The Ehud Olmert who delivered the Herzliya Address Tuesday night was not the Olmert the country has become accustomed to over his more than three-decades of public life.
This was not the tempestuous, sharp-tongued, often provocative politician with the flashy ties who spoke his mind with abandon and floated trial balloons for his boss.
This was the measured Olmert, the staid and steady Olmert, the Presidential Olmert who -in his first major address as acting prime minister - strove to step out of Prime Minister Ariel Sharon's shadow, while at the same time still staying in it.
From his perch now as acting prime minister, Olmert's job is to create an identity as statesman: someone with the gravity, responsibility, and sound judgment to run this country on his own. Yet, at the same time, he will need to stay true to Sharon's message - because that, after all, is the wellspring of his support.

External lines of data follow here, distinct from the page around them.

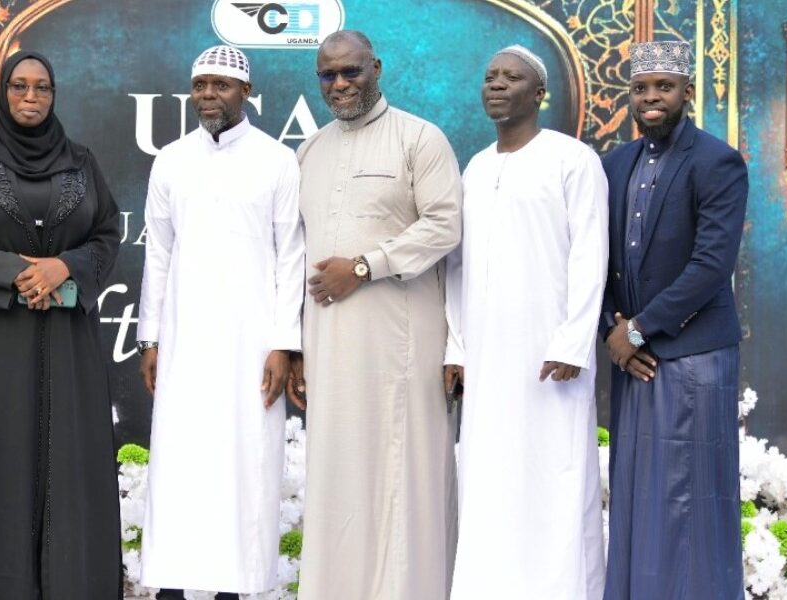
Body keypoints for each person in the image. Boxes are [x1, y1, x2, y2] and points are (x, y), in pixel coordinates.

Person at [0, 50, 122, 599]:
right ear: (3, 92)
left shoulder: (82, 162)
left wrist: (63, 269)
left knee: (72, 460)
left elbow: (107, 235)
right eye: (19, 86)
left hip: (69, 340)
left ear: (55, 94)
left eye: (42, 87)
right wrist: (15, 273)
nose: (31, 97)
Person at [291, 30, 462, 599]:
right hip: (328, 345)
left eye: (350, 72)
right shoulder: (310, 150)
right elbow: (297, 252)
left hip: (399, 345)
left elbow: (443, 226)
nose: (338, 84)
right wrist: (295, 349)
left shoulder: (420, 138)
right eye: (327, 75)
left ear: (377, 68)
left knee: (402, 472)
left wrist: (366, 266)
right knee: (337, 473)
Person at [136, 45, 305, 600]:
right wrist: (151, 337)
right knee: (181, 462)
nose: (209, 95)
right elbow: (157, 253)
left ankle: (236, 587)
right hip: (184, 341)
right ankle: (173, 586)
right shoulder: (172, 160)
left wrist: (284, 344)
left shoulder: (277, 160)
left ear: (246, 93)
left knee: (244, 462)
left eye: (222, 85)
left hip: (251, 343)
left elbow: (291, 258)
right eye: (201, 85)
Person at [444, 46, 608, 600]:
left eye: (512, 77)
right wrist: (457, 347)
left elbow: (590, 255)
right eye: (490, 76)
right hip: (488, 357)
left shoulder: (573, 159)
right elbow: (458, 266)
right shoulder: (476, 165)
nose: (496, 85)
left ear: (539, 94)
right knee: (489, 477)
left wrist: (572, 341)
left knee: (555, 478)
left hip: (550, 355)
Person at [601, 40, 748, 600]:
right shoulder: (614, 163)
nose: (651, 98)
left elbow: (712, 264)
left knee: (687, 500)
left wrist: (637, 329)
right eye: (641, 88)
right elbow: (597, 262)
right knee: (639, 495)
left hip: (693, 357)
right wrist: (614, 334)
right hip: (633, 359)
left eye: (663, 86)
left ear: (687, 91)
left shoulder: (717, 161)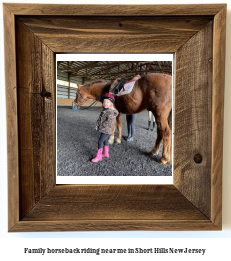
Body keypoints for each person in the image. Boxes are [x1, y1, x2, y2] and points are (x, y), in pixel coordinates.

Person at [91, 93, 119, 163]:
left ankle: (99, 156)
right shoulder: (106, 110)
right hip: (106, 129)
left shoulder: (110, 111)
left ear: (111, 103)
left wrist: (101, 126)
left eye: (107, 102)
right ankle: (106, 153)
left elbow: (109, 122)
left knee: (100, 141)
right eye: (104, 102)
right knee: (105, 141)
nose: (105, 103)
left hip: (106, 129)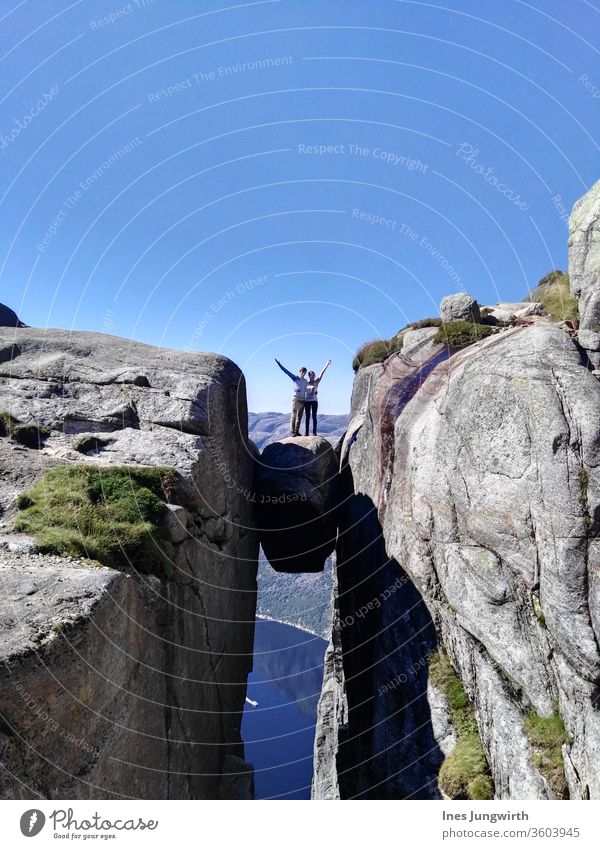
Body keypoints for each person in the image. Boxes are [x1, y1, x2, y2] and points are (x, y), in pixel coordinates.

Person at [275, 359, 308, 436]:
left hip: (302, 399)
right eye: (302, 371)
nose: (303, 373)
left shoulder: (306, 381)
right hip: (296, 398)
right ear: (300, 371)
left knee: (299, 417)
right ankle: (292, 431)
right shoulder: (295, 378)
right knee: (294, 415)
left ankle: (297, 431)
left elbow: (307, 389)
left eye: (304, 372)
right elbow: (286, 372)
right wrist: (279, 364)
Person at [304, 359, 332, 436]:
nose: (312, 376)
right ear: (309, 376)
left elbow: (322, 373)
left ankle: (314, 432)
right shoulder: (306, 383)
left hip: (314, 401)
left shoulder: (316, 382)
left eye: (313, 375)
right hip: (307, 401)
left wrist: (327, 364)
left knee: (314, 417)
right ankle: (306, 433)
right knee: (307, 417)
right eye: (311, 375)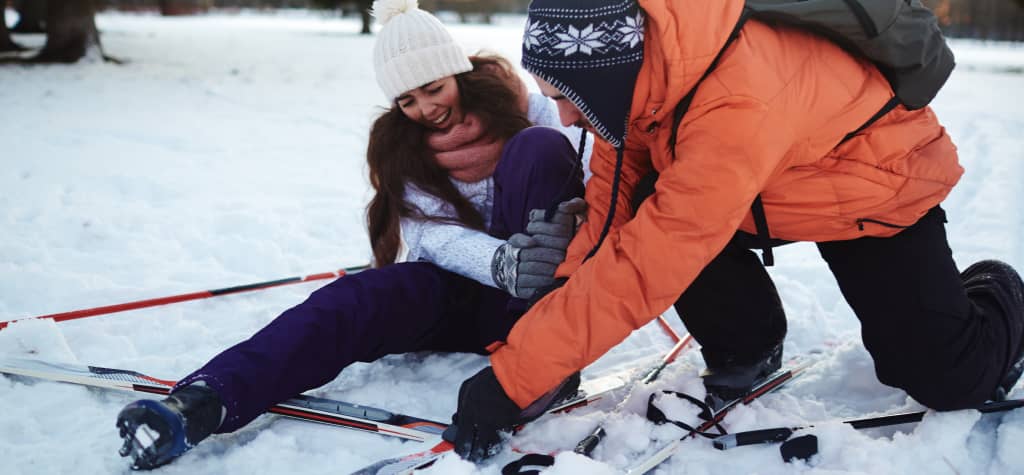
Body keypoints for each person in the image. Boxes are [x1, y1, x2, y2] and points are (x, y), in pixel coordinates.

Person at [447, 0, 1024, 461]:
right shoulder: (637, 82)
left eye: (568, 99)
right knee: (654, 201)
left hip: (870, 189)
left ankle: (997, 292)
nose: (565, 118)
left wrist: (510, 382)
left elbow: (649, 260)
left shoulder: (735, 96)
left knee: (948, 381)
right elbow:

His task is daunting: to be Sharon, yet not to be Sharon, and Tuesday night he took that tightrope walk public.
The overall message in his speech was definitely Sharon's. Indeed, it was vintage Sharon: commitment to the road map; insistence that the Palestinians fulfill their roadmap obligations, and warnings that if they don't the process will grind to a halt; the declaration of pain in the need for a withdrawal from parts of Eretz Yisrael for the ultimate good of the country.
These were all themes that Sharon declared on numerous occasions.
Where Olmert peeked out from behind Sharon was in certain nuanced changes in the overall Sharonian message.
For example, it would take a lot of searching to find a public address in which Sharon said that under the road map Israel would limit settlement construction. He pledged on numerous occasions to dismantle unauthorized outposts, but rarely said - at least in public -that he would limit construction in the settlements, although this was something clearly stated in the road map.
Olmert also sounded different than Sharon when he spoke about dismantling the unauthorized outposts, and said that the country "would not be deterred by the threats of a minority of hooligans." The stridency of that language sounded more like Yitzhak Rabin, than Sharon.
And, most importantly, he also distanced himself form Sharon when he did not rule out further unilateral disengagement moves, something Sharon did repeatedly since the withdrawal from Gaza.
Olmert intimated at something different.
"Those who are in a hurry ask, because of the elections, whether the present government has already committed to another disengagement if the upcoming contacts with the Palestinians are not successful," Olmert said. "We would prefer an agreement. If our expected partner in the negotiations in the framework of the road map do not uphold their commitments, we will preserve the Israeli interest at all cost."
While Sharon may very well have been thinking about future unilateral withdrawals, he rarely articulated it. Olmert clearly feels less restrained.
And, finally, Olmert strayed more from the Sharon manner, than from the Sharon line, when he made reference at the end of the speech to a "glimmer of hope in the eyes of many Israelis, for the first time in many years." That type of rhetorical flourish, some would call it schmaltz, would never have made it into a Sharon address.